Тут подле меня началась какая-то ссора; явился городовой, и я, как человек миролюбивый, поспешил выйти из трактира и пошел по дорожке, которая вела прямо к Лазареву кладбищу. Эта усыпанная песком дорожка может назваться местом гулянья самого избранного общества Марьиной рощи: тут на скамейках сидело несколько купцов со своими женами, два или три пожилых чиновника в форменных фраках; по этой дорожке ходили взад и вперед какие-то дамы в щеголеватых бурнусах и даже один франт в альмавиве и белой соломенной шляпе. Он шел рука об руку с другим молодым человеком, который, вероятно, также в своем уголку считался записным денди; его бакенбарды сходились на подбородке, волосы были острижены в кружок, на манишке блистала стразовая булавочка, по бархатному жилету висела цепочка, вероятно бронзовая; но что более всего изобличало в этих господах самых отчаянных львов своего квартала, так это было то, что от них пахло за версту пачули и что они говорили во услышание всем на французском диалекте; по крайней мере, один из них, проходя мимо меня, сказал другому: «Ком ву зет плезант, мон шер!» Пройдя несколько раз по этой дорожке, я вышел опять к трактиру и остановился против дощатого балагана, у которого верхняя часть построена в виде сквозной галереи; в ней с правой стороны две женские куклы, в обыкновенный человеческий рост, в белых кисейных платьях и с букетами в руках, кружились на одном месте; с левой стороны другие две куклы, небольшого размера, возбуждали беспрерывный смех в толпе любопытных зрителей; одна из них, представляющая лысого старика с красным носом, закидывала назад голову и пила из деревянного стакана, а другая, которую почтенная публика называла экономкою, поминутно нюхала табак. Посреди галерей вертелись на кругу небольшие лодочки, в которых сидели посетители этого, по словам вывески, машинного парохода. Я подошел к дверям и прочел на них надпись: «Вход в ботаническую галерею».
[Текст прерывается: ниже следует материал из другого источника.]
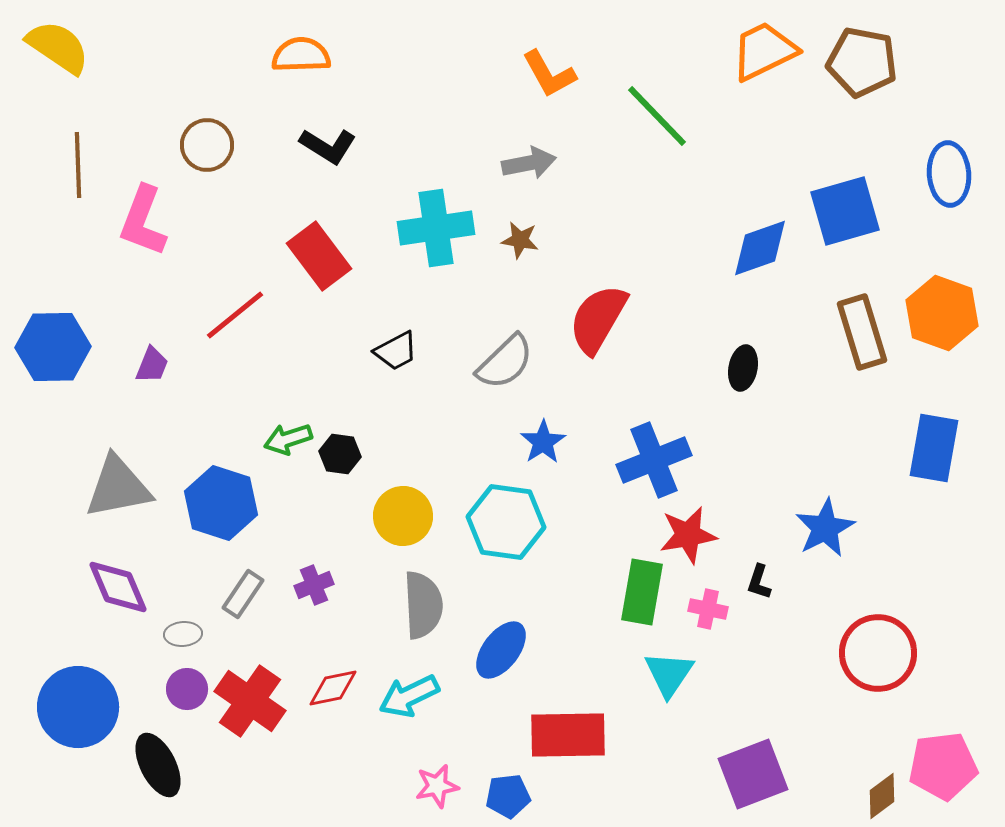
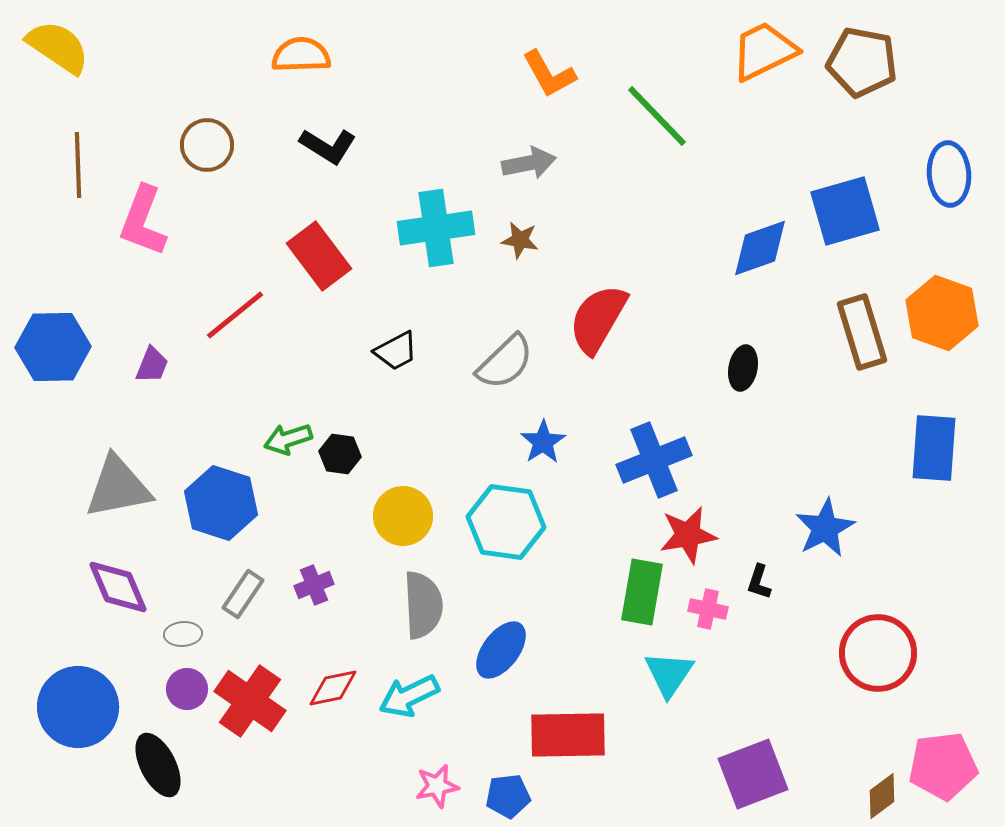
blue rectangle at (934, 448): rotated 6 degrees counterclockwise
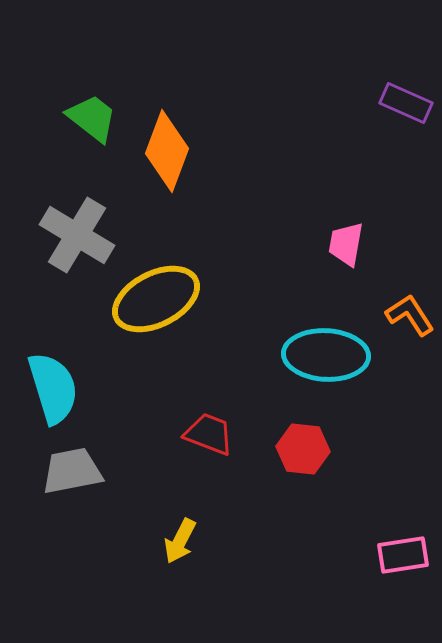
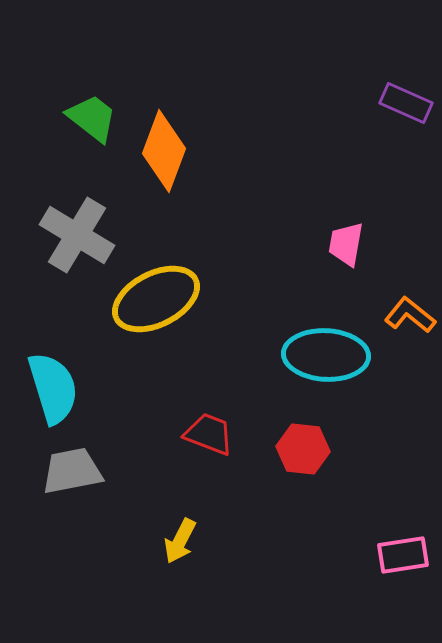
orange diamond: moved 3 px left
orange L-shape: rotated 18 degrees counterclockwise
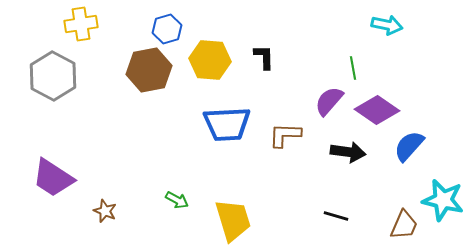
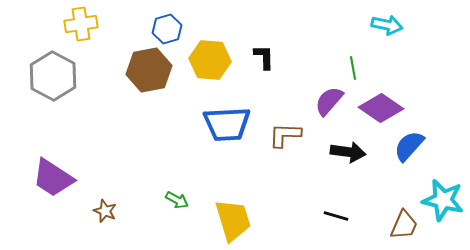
purple diamond: moved 4 px right, 2 px up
— Ты, братец, хозяин этой комедии? — спросил я у русского мужичка, который сидел при входе за небольшим прилавком.

— Я, батюшка! — отвечал он, приподняв свою шляпу.

— А что за вход?

— Пятак серебром.

— Вот тебе гривенник, любезный, только растолкуй мне, почему у тебя написано: «Вход в ботаническую галерею»?

— А как же, сударь?… Ведь у меня там вертятся машинные боты.

— А, вот что!.. Так, любезный, так!.. Ты сам придумал эту надпись?

— Сам, батюшка, — отвечал русский механик, поглаживая свою бороду. — Мы уж давно в этом упражняемся. Да милости просим — пожалуйте, сударь!

Я не мог воспользоваться этим приглашением, потому что торопился в Петровский парк. «Как это странно, — подумал я, идя к моим дрожкам, — в Москве самые любимые гулянья простого народа — Ваганьково и Марьина роща; Ваганьково — кладбище за Пресненской заставой, Марьина роща — также старое кладбище в двух шагах от Сущевского кладбища; одним словом, это место самых буйных забав, пьянства и цыганских песен окружено со всех сторон кладбищами. В этой Марьиной роще все кипит жизнию и все напоминает о смерти. Тут, среди древних могил, гремит разгульный хор цыганок; там, на гробовой плите, стоят самовар, бутылки с ромом и пируют русские купцы. Здесь, у самой насыпи, за которой подымаются могильные кресты Лазарева кладбища, раздается удалая хороводная песня; кругом мертвые спят непробудным сном, а толпа живых, беспечно посматривая на эту юдоль плача, скорби и тления, гуляет, веселится и безумствует, не думая нимало о смерти. Что за чудная страсть у нашего простого народа веселиться на кладбищах? Отчего происходит это совершенное равнодушие к месту, которое должно бы возбуждать не веселье, не житейские помыслы, но чувство грусти и христианского умиления? Уж не остаток ли это наших языческих обычаев? В древние времена мы справляли тризну по усопшим; в наше время простой народ пьет вино и гуляет на поминках почти так же, как на свадебном пиру; следовательно, изменилось одно только название этого обычая. Быть может, в старину русский народ любил так же, как и теперь, сбираться в известные дни пировать на гробах своих предков и передал этот обычай своим потомкам. Я скорей хочу верить этому, чем думать, что наши мужички и ремесленный народ веселятся среди могил по какому-то грубому и безотчетному равнодушию к смерти, свойственному одним бессловесным животным.